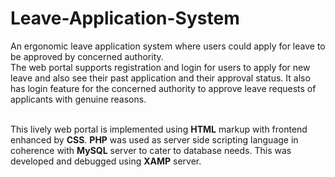 # Leave-Application-System
An ergonomic leave application system where users could apply for leave to be approved by concerned authority.<br/>
The web portal supports registration and login for users to apply for new leave and also see their past application and their approval status. It also has login feature for the concerned authority to approve leave requests of applicants with genuine reasons.<br/><br/>

This lively web portal is implemented using **HTML** markup with frontend enhanced by **CSS**. **PHP** was used as server side scripting language in coherence with **MySQL** server to cater to database needs. This was developed and debugged using **XAMP** server.<br/>

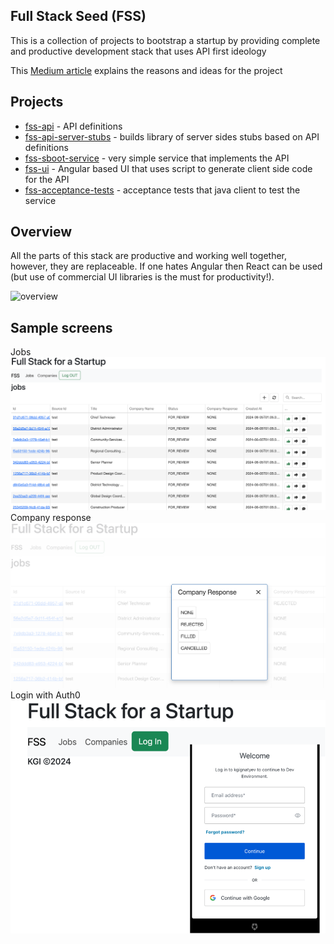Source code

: Full Stack Seed (FSS)
---

This is a collection of projects to bootstrap a startup by providing complete and productive
development stack that uses API first ideology

This [Medium article](https://medium.com/@mohamedtaman/full-stack-seed-fss-1b1b3b3b3b3b) explains the reasons
and ideas for the project

## Projects
- [fss-api](fss-api/README.md) - API definitions
- [fss-api-server-stubs](fss-api-server-stubs/README.md) - builds library of server sides stubs based on API definitions
- [fss-sboot-service](fss-sboot-service/README.md) - very simple service that implements the API
- [fss-ui](fss-ui/README.md) - Angular based UI that uses script to generate client side code for the API
- [fss-acceptance-tests](fss-acceptance-tests/README.md) - acceptance tests that java client to test the service


## Overview

All the parts of this stack are productive and working well together, however, they are replaceable.
If one hates Angular then React can be used (but use of commercial UI libraries is the must for productivity!).

![overview](full-stack-dev/docs/overview.png)

## Sample screens
Jobs
![jobs](full-stack-dev/docs/jobs-list.png)
Company response
![company response](full-stack-dev/docs/company-response.png)
Login with Auth0
<br/>
![login](full-stack-dev/docs/login.png)



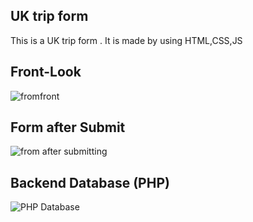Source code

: ## UK trip form
This is a UK trip form . It is made by using HTML,CSS,JS
## Front-Look
![fromfront](https://github.com/user-attachments/assets/e0aedfcf-bed3-441a-93c3-ff18203e94ce)
## Form after Submit
![from after submitting](https://github.com/user-attachments/assets/6917ca8a-7af5-4153-8fa4-77008f9ffe09)
## Backend Database (PHP)
![PHP Database](https://github.com/user-attachments/assets/a459f86a-3f24-439e-af97-5473b73ff780)

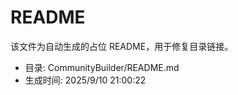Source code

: ﻿# README

该文件为自动生成的占位 README，用于修复目录链接。

- 目录: CommunityBuilder/README.md
- 生成时间: 2025/9/10 21:00:22

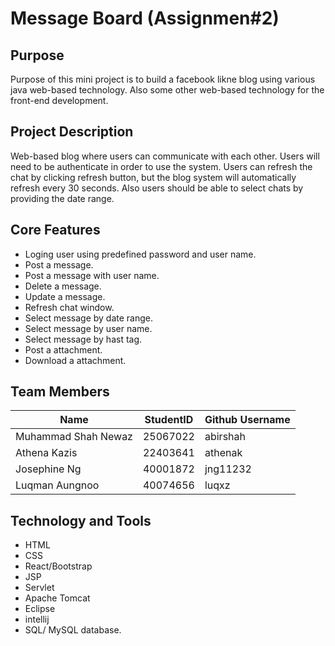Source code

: # Message Board (Assignmen#2)

## Purpose 
Purpose of this mini project is to build a facebook likne blog  using various java web-based technology.
Also some other web-based technology for the front-end development.

## Project Description
Web-based blog where users can communicate with each other. Users will need to be authenticate in order to use the system. Users can refresh the chat by clicking refresh button, but the blog system will automatically refresh every 30 seconds. Also users should be able to select chats by providing the date range.

## Core Features
  * Loging user using predefined password and user name.
  * Post a message.  
  * Post a message with user name.
  * Delete a message. 
  * Update a message.
  * Refresh chat window.
  * Select message by date range.
  * Select message by user name.
  * Select message by hast tag.
  * Post a attachment.
  * Download a attachment.
  
## Team Members

| Name                     |StudentID                     |Github Username
|------------------------- |----------------------------- |----------------
|Muhammad Shah Newaz       |25067022                      |abirshah
|Athena Kazis              |22403641                      |athenak
|Josephine Ng              |40001872                      |jng11232
|Luqman Aungnoo            |40074656                      |luqxz

## Technology and Tools
* HTML
* CSS
* React/Bootstrap 
* JSP
* Servlet
* Apache Tomcat
* Eclipse
* intellij
* SQL/ MySQL database.

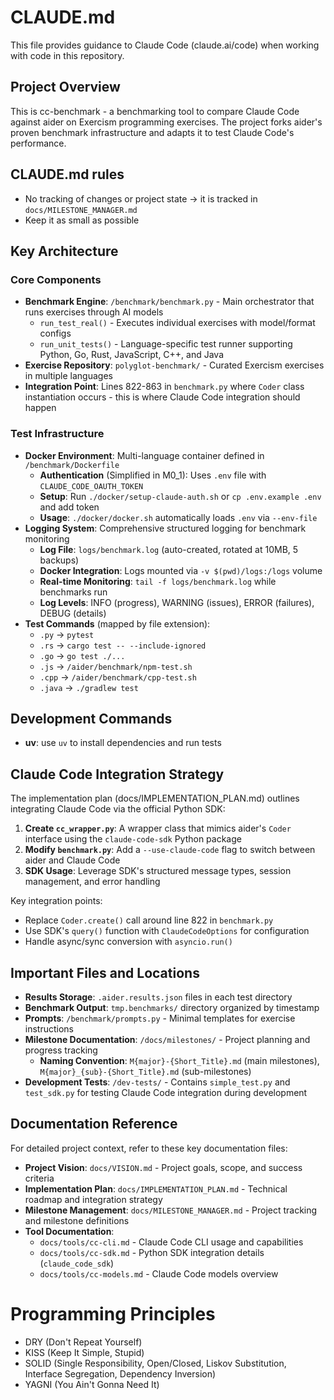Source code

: # CLAUDE.md

This file provides guidance to Claude Code (claude.ai/code) when working with code in this repository.

## Project Overview

This is cc-benchmark - a benchmarking tool to compare Claude Code against aider on Exercism programming exercises.
The project forks aider's proven benchmark infrastructure and adapts it to test Claude Code's performance.

## CLAUDE.md rules
- No tracking of changes or project state → it is tracked in `docs/MILESTONE_MANAGER.md`
- Keep it as small as possible

## Key Architecture

### Core Components
- **Benchmark Engine**: `/benchmark/benchmark.py` - Main orchestrator that runs exercises through AI models
  - `run_test_real()` - Executes individual exercises with model/format configs
  - `run_unit_tests()` - Language-specific test runner supporting Python, Go, Rust, JavaScript, C++, and Java
- **Exercise Repository**: `polyglot-benchmark/` - Curated Exercism exercises in multiple languages
- **Integration Point**: Lines 822-863 in `benchmark.py` where `Coder` class instantiation occurs - this is where Claude Code integration should happen

### Test Infrastructure
- **Docker Environment**: Multi-language container defined in `/benchmark/Dockerfile`
  - **Authentication** (Simplified in M0_1): Uses `.env` file with `CLAUDE_CODE_OAUTH_TOKEN`
  - **Setup**: Run `./docker/setup-claude-auth.sh` or `cp .env.example .env` and add token
  - **Usage**: `./docker/docker.sh` automatically loads `.env` via `--env-file`
- **Logging System**: Comprehensive structured logging for benchmark monitoring
  - **Log File**: `logs/benchmark.log` (auto-created, rotated at 10MB, 5 backups)
  - **Docker Integration**: Logs mounted via `-v $(pwd)/logs:/logs` volume
  - **Real-time Monitoring**: `tail -f logs/benchmark.log` while benchmarks run
  - **Log Levels**: INFO (progress), WARNING (issues), ERROR (failures), DEBUG (details)
- **Test Commands** (mapped by file extension):
  - `.py` → `pytest`
  - `.rs` → `cargo test -- --include-ignored`
  - `.go` → `go test ./...`
  - `.js` → `/aider/benchmark/npm-test.sh`
  - `.cpp` → `/aider/benchmark/cpp-test.sh`
  - `.java` → `./gradlew test`

## Development Commands
- **uv**: use `uv` to install dependencies and run tests

## Claude Code Integration Strategy

The implementation plan (docs/IMPLEMENTATION_PLAN.md) outlines integrating Claude Code via the official Python SDK:

1. **Create `cc_wrapper.py`**: A wrapper class that mimics aider's `Coder` interface using the `claude-code-sdk` Python package
2. **Modify `benchmark.py`**: Add a `--use-claude-code` flag to switch between aider and Claude Code
3. **SDK Usage**: Leverage SDK's structured message types, session management, and error handling

Key integration points:
- Replace `Coder.create()` call around line 822 in `benchmark.py`
- Use SDK's `query()` function with `ClaudeCodeOptions` for configuration
- Handle async/sync conversion with `asyncio.run()`

## Important Files and Locations

- **Results Storage**: `.aider.results.json` files in each test directory
- **Benchmark Output**: `tmp.benchmarks/` directory organized by timestamp
- **Prompts**: `/benchmark/prompts.py` - Minimal templates for exercise instructions
- **Milestone Documentation**: `/docs/milestones/` - Project planning and progress tracking
  - **Naming Convention**: `M{major}-{Short_Title}.md` (main milestones), `M{major}_{sub}-{Short_Title}.md` (sub-milestones)
- **Development Tests**: `/dev-tests/` - Contains `simple_test.py` and `test_sdk.py` for testing Claude Code integration during development

## Documentation Reference

For detailed project context, refer to these key documentation files:

- **Project Vision**: `docs/VISION.md` - Project goals, scope, and success criteria
- **Implementation Plan**: `docs/IMPLEMENTATION_PLAN.md` - Technical roadmap and integration strategy
- **Milestone Management**: `docs/MILESTONE_MANAGER.md` - Project tracking and milestone definitions
- **Tool Documentation**: 
  - `docs/tools/cc-cli.md` - Claude Code CLI usage and capabilities
  - `docs/tools/cc-sdk.md` - Python SDK integration details (`claude_code_sdk`)
  - `docs/tools/cc-models.md` - Claude Code models overview


# Programming Principles
- DRY (Don't Repeat Yourself)
- KISS (Keep It Simple, Stupid)
- SOLID (Single Responsibility, Open/Closed, Liskov Substitution, Interface Segregation, Dependency Inversion)
- YAGNI (You Ain't Gonna Need It)

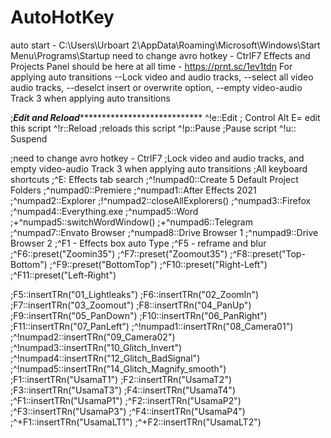 # AutoHotKey

auto start - C:\Users\Urboart 2\AppData\Roaming\Microsoft\Windows\Start Menu\Programs\Startup
need to change avro hotkey - CtrlF7
Effects and Projects Panel should be here at all time - https://prnt.sc/1ev1tdn
For applying auto transitions
   --Lock video and audio tracks,
   --select all video audio tracks,
   --deselct insert or overwrite option,
   --empty video-audio Track 3 when applying auto transitions



;***********Edit and Reload***************************************
^!e::Edit ; Control Alt E= edit this script
^!r::Reload ;reloads this script
^!p::Pause ;Pause script
^!u:: Suspend


;need to change avro hotkey - CtrlF7
;Lock video and audio tracks, and empty video-audio Track 3 when applying auto transitions
;All keyboard shortcuts
;^E: Effects tab search
;^!numpad0::Create 5 Default Project Folders
;^numpad0::Premiere
;^numpad1::After Effects 2021
;^numpad2::Explorer
;!^numpad2::closeAllExplorers()
;^numpad3::Firefox
;^numpad4::Everything.exe
;^numpad5::Word
;+^numpad5::switchWordWindow()
;+^numpad6::Telegram
;^numpad7::Envato Browser
;^numpad8::Drive Browser 1
;^numpad9::Drive Browser 2
;^F1 - Effects box auto Type
;^F5 - reframe and blur
;^F6::preset("Zoomin35")
;^F7::preset("Zoomout35")
;^F8::preset("Top-Bottom")
;^F9::preset("BottomTop")
;^F10::preset("Right-Left")
;^F11::preset("Left-Right")

;F5::insertTRn("01_Lightleaks")
;F6::insertTRn("02_ZoomIn")
;F7::insertTRn("03_Zoomout")
;F8::insertTRn("04_PanUp")
;F9::insertTRn("05_PanDown")
;F10::insertTRn("06_PanRight")
;F11::insertTRn("07_PanLeft")
;^!numpad1::insertTRn("08_Camera01")
;^!numpad2::insertTRn("09_Camera02")
;^!numpad3::insertTRn("10_Glitch_Invert")
;^!numpad4::insertTRn("12_Glitch_BadSignal")
;^!numpad5::insertTRn("14_Glitch_Magnify_smooth")
;F1::insertTRn("UsamaT1")
;F2::insertTRn("UsamaT2")
;F3::insertTRn("UsamaT3")
;F4::insertTRn("UsamaT4")
;^F1::insertTRn("UsamaP1")
;^F2::insertTRn("UsamaP2")
;^F3::insertTRn("UsamaP3")
;^F4::insertTRn("UsamaP4")
;^+F1::insertTRn("UsamaLT1")
;^+F2::insertTRn("UsamaLT2")
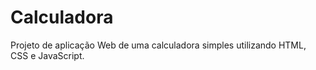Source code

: # Calculadora

Projeto de aplicação Web de uma calculadora simples utilizando HTML, CSS e JavaScript.

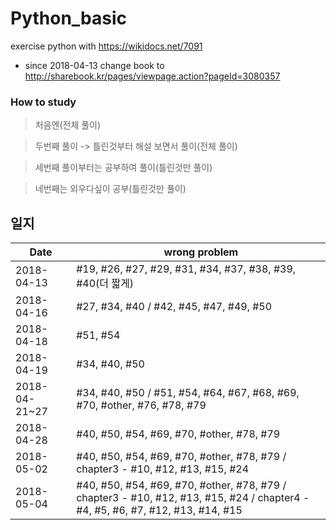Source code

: # Python_basic
exercise python with https://wikidocs.net/7091
* since 2018-04-13 change book to http://sharebook.kr/pages/viewpage.action?pageId=3080357 

### How to study
> 처음엔(전체 풀이)

> 두번째 풀이 -> 틀린것부터 해설 보면서 풀이(전체 풀이)

> 세번째 풀이부터는 공부하여 풀이(틀린것만 풀이)

> 네번째는 외우다싶이 공부(틀린것만 풀이)



## 일지
|     Date      |   wrong problem  |
| ------------- | ------------- |
| 2018-04-13  | #19, #26, #27, #29, #31, #34, #37, #38, #39, #40(더 짧게)  |
| 2018-04-16  | #27, #34, #40 / #42, #45, #47, #49, #50 |
| 2018-04-18  | #51, #54 |
| 2018-04-19  | #34, #40, #50 |
| 2018-04-21~27  | #34, #40, #50 / #51, #54, #64, #67, #68, #69, #70, #other, #76, #78, #79 |
| 2018-04-28 | #40, #50, #54, #69, #70, #other, #78, #79 |
| 2018-05-02 |  #40, #50, #54, #69, #70, #other, #78, #79 / chapter3 - #10, #12, #13, #15, #24 |
| 2018-05-04 | #40, #50, #54, #69, #70, #other, #78, #79 / chapter3 - #10, #12, #13, #15, #24 / chapter4 - #4, #5, #6, #7, #12, #13, #14, #15
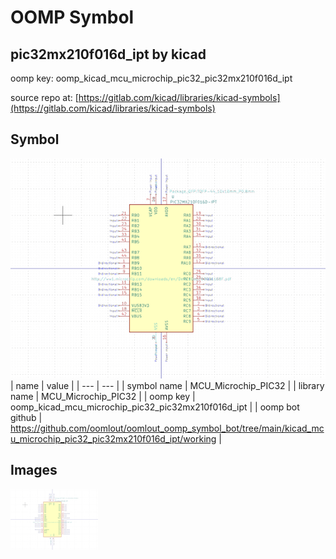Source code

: # OOMP Symbol  
## pic32mx210f016d_ipt  by kicad  
  
oomp key: oomp_kicad_mcu_microchip_pic32_pic32mx210f016d_ipt  
  
source repo at: [https://gitlab.com/kicad/libraries/kicad-symbols](https://gitlab.com/kicad/libraries/kicad-symbols)  
## Symbol  
  
[![working.png](working_600.png)](working.png)  
| name | value | 
| --- | --- | 
| symbol name | MCU_Microchip_PIC32 | 
| library name | MCU_Microchip_PIC32 | 
| oomp key | oomp_kicad_mcu_microchip_pic32_pic32mx210f016d_ipt | 
| oomp bot github | https://github.com/oomlout/oomlout_oomp_symbol_bot/tree/main/kicad_mcu_microchip_pic32_pic32mx210f016d_ipt/working | 
## Images  
  
[![working.png](working_140.png)](working.png)  

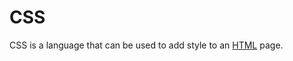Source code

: # CSS







CSS is a language that can be used to add style to an [HTML](/wiki/HTML) page.






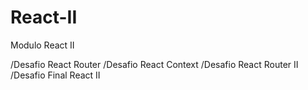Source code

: # React-II
Modulo React II

/Desafio React Router
/Desafio React Context
/Desafio React Router II
/Desafio Final React II
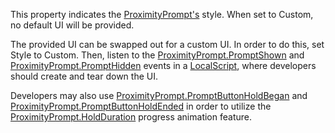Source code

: This property indicates the [ProximityPrompt's](https://create.roblox.com/docs/reference/engine/classes/ProximityPrompt) style.
When set to Custom, no default UI will be provided.

The provided UI can be swapped out for a custom UI. In order to do this,
set Style to Custom. Then, listen to the [ProximityPrompt.PromptShown](https://create.roblox.com/docs/reference/engine/classes/ProximityPrompt#PromptShown) and
[ProximityPrompt.PromptHidden](https://create.roblox.com/docs/reference/engine/classes/ProximityPrompt#PromptHidden) events in a [LocalScript](https://create.roblox.com/docs/reference/engine/classes/LocalScript), where developers
should create and tear down the UI.

Developers may also use [ProximityPrompt.PromptButtonHoldBegan](https://create.roblox.com/docs/reference/engine/classes/ProximityPrompt#PromptButtonHoldBegan) and
[ProximityPrompt.PromptButtonHoldEnded](https://create.roblox.com/docs/reference/engine/classes/ProximityPrompt#PromptButtonHoldEnded) in order to utilize the
[ProximityPrompt.HoldDuration](https://create.roblox.com/docs/reference/engine/classes/ProximityPrompt#HoldDuration) progress animation feature.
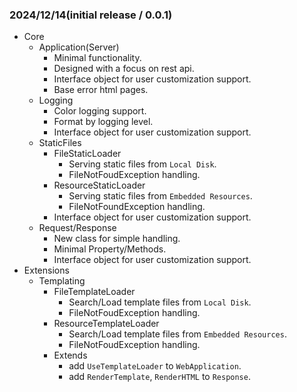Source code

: ### 2024/12/14(initial release / 0.0.1)
- Core
  - Application(Server)
    - Minimal functionality.
    - Designed with a focus on rest api.
    - Interface object for user customization support.
    - Base error html pages.
  - Logging
    - Color logging support.
    - Format by logging level.
    - Interface object for user customization support.
  - StaticFiles
    - FileStaticLoader
      - Serving static files from `Local Disk`.
      - FileNotFoudException handling.
    - ResourceStaticLoader
      - Serving static files from `Embedded Resources`.
      - FileNotFoundException handling.
    - Interface object for user customization support.
  - Request/Response
    - New class for simple handling.
    - Minimal Property/Methods.
    - Interface object for user customization support.
- Extensions
  - Templating
    - FileTemplateLoader
      - Search/Load template files from `Local Disk`.
      - FileNotFoudException handling.
    - ResourceTemplateLoader
      - Search/Load template files from `Embedded Resources`.
      - FileNotFoudException handling.
    - Extends
      - add `UseTemplateLoader` to `WebApplication`.
      - add `RenderTemplate`, `RenderHTML` to `Response`.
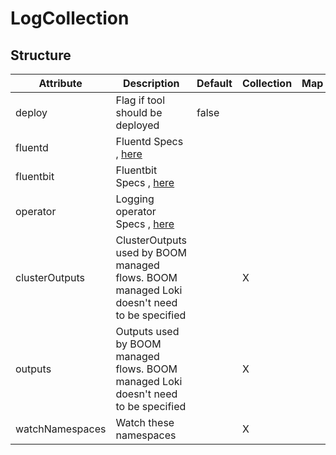 # LogCollection 
 

## Structure 
 

| Attribute       | Description                                                                                | Default | Collection | Map  |
| --------------- | ------------------------------------------------------------------------------------------ | ------- | ---------- | ---  |
| deploy          | Flag if tool should be deployed                                                            |  false  |            |      |
| fluentd         | Fluentd Specs , [here](Fluentd/Fluentd.md)                                                 |         |            |      |
| fluentbit       | Fluentbit Specs , [here](Component/Component.md)                                           |         |            |      |
| operator        | Logging operator Specs , [here](Component/Component.md)                                    |         |            |      |
| clusterOutputs  | ClusterOutputs used by BOOM managed flows. BOOM managed Loki doesn't need to be specified  |         | X          |      |
| outputs         | Outputs used by BOOM managed flows. BOOM managed Loki doesn't need to be specified         |         | X          |      |
| watchNamespaces | Watch these namespaces                                                                     |         | X          |      |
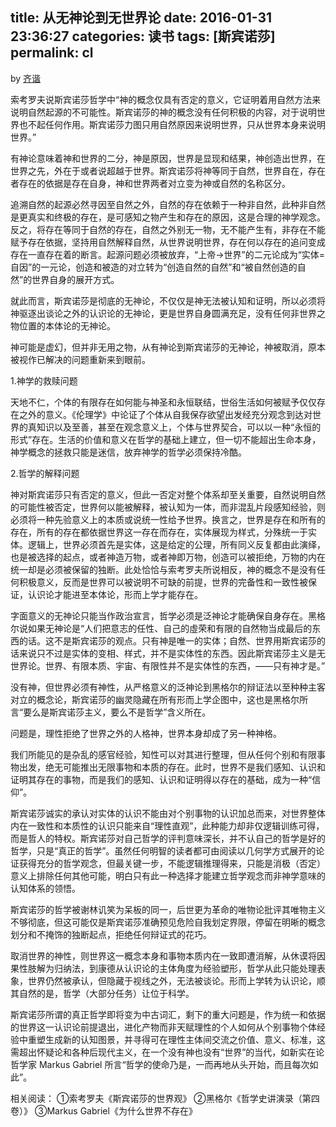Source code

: title: 从无神论到无世界论
date: 2016-01-31 23:36:27
categories: 读书
tags: [斯宾诺莎]
permalink: cl
---
by [齐谐](http://caute.net/about/)

索考罗夫说斯宾诺莎哲学中“神的概念仅具有否定的意义，它证明着用自然方法来说明自然起源的不可能性。斯宾诺莎的神的概念没有任何积极的内容，对于说明世界也不起任何作用。斯宾诺莎力图只用自然原因来说明世界，只从世界本身来说明世界。”

有神论意味着神和世界的二分，神是原因，世界是显现和结果，神创造出世界，在世界之先，外在于或者说超越于世界。斯宾诺莎将神等同于自然，世界自在，存在者存在的依据是存在自身，神和世界两者对立变为神或自然的名称区分。
<!--more-->

追溯自然的起源必然寻因至自然之外，自然的存在依赖于一种非自然，此种非自然是更真实和终极的存在，是可感知之物产生和存在的原因，这是合理的神学观念。反之，将存在等同于自然的存在，自然之外别无一物，无不能产生有，非存在不能赋予存在依据，坚持用自然解释自然，从世界说明世界，存在何以存在的追问变成存在一直存在着的断言。起源问题必须被放弃，“上帝→世界”的二元论成为“实体=自因”的一元论，创造和被造的对立转为“创造自然的自然”和“被自然创造的自然”的世界自身的展开方式。

就此而言，斯宾诺莎是彻底的无神论，不仅仅是神无法被认知和证明，所以必须将神驱逐出谈论之外的认识论的无神论，更是世界自身圆满充足，没有任何非世界之物位置的本体论的无神论。

神可能是虚幻，但并非无用之物，从有神论到斯宾诺莎的无神论，神被取消，原本被视作已解决的问题重新来到眼前。

1.神学的救赎问题

天地不仁，个体的有限存在如何能与神圣和永恒联结，世俗生活如何被赋予仅仅存在之外的意义。《伦理学》中论证了个体从自我保存欲望出发经充分观念到达对世界的真知识以及至善，甚至在观念意义上，个体与世界契合，可以以一种“永恒的形式”存在。生活的价值和意义在哲学的基础上建立，但一切不能超出生命本身，神学概念的拯救只能是迷信，放弃神学的哲学必须保持冷酷。

2.哲学的解释问题

神对斯宾诺莎只有否定的意义，但此一否定对整个体系却至关重要，自然说明自然的可能性被否定，世界何以能被解释，被认知为一体，而非混乱片段感知经验，则必须将一种先验意义上的本质或说统一性给予世界。换言之，世界是存在和所有的存在，所有的存在都依据世界这一存在而存在，实体展现为样式，分殊统一于实体。逻辑上，世界必须首先是实体，这是给定的公理，所有同义反复都由此演绎，也是被选择的起点，或者神造万物，或者神即万物，创造可以被拒绝，万物的内在统一却是必须被保留的独断。此处恰恰与索考罗夫所说相反，神的概念不是没有任何积极意义，反而是世界可以被说明不可缺的前提，世界的完备性和一致性被保证，认识论才能进至本体论，形而上学才能存在。

字面意义的无神论只能当作政治宣言，哲学必须是泛神论才能确保自身存在。黑格尔说如果无神论是“人们把意志的任性、自己的虛荣和有限的自然物当成最后的东西的话。这不是斯宾诺莎的观点。只有神是唯一的实体；自然、世界用斯宾诺莎的话来说只不过是实体的变相、样式，并不是实体性的东西。因此斯宾诺莎主义是无世界论。世界、有限本质、宇宙、有限性并不是实体性的东西，——只有神才是。”

没有神，但世界必须有神性，从严格意义的泛神论到黑格尔的辩证法以至种种主客对立的概念论，斯宾诺莎的幽灵隐藏在所有形而上学企图中，这也是黑格尔所言“要么是斯宾诺莎主义，要么不是哲学”含义所在。

问题是，理性拒绝了世界之外的人格神，世界本身却成了另一种神格。

我们所能见的是杂乱的感官经验，知性可以对其进行整理，但从任何个别和有限事物出发，绝无可能推出无限事物和本质的存在。此时，世界不是我们感知、认识和证明其存在的事物，而是我们的感知、认识和证明得以存在的基础，成为一种“信仰”。

斯宾诺莎诚实的承认对实体的认识不能由对个别事物的认识加总而来，对世界整体内在一致性和本质性的认识只能来自“理性直观”，此种能力却非仅逻辑训练可得，而是哲人的特权。斯宾诺莎对自己哲学的评判意味深长，并不认自己的哲学是好的哲学，只是“真正的哲学”。虽然任何明智的读者都可由阅读以几何学方式展开的论证获得充分的哲学观念，但最关键一步，不能逻辑推理得来，只能是消极（否定）意义上排除任何其他可能，明白只有此一种选择才能建立哲学观念而非神学意味的认知体系的领悟。

斯宾诺莎的哲学被谢林讥笑为呆板的同一，后世更为革命的唯物论批评其唯物主义不够彻底，但这可能仅是斯宾诺莎准确预见危险自我划定界限，停留在明晰的概念划分和不掩饰的独断起点，拒绝任何辩证式的花巧。

取消世界的神性，则世界这一概念本身和事物本质内在一致即遭消解，从休谟将因果性肢解为归纳法，到康德从认识论的主体角度为经验塑形，哲学从此只能处理表象，世界仍然被承认，但隐藏于视线之外，无法被谈论。形而上学转为认识论，顺其自然的是，哲学（大部分任务）让位于科学。

斯宾诺莎所谓的真正哲学即将变为中古词汇，剩下的重大问题是，作为统一和依据的世界这一认识论前提退出，进化产物而非天赋理性的个人如何从个别事物个体经验中重塑生成新的认知图景，并寻得可在理性主体间交流之价值、意义、标准，这需超出怀疑论和各种后现代主义，在一个没有神也没有“世界”的当代，如新实在论哲学家 Markus Gabriel 所言“哲学的使命乃是，一而再地从头开始，而且每次如此”。

相关阅读：
①索考罗夫《斯宾诺莎的世界观》
②黑格尔《哲学史讲演录（第四卷）》
③Markus Gabriel《为什么世界不存在》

Assignment: Gather every line in these items that contains the string "logs".

Solution to this task:
  - **Log File**: `logs/benchmark.log` (auto-created, rotated at 10MB, 5 backups)
  - **Docker Integration**: Logs mounted via `-v $(pwd)/logs:/logs` volume
  - **Real-time Monitoring**: `tail -f logs/benchmark.log` while benchmarks run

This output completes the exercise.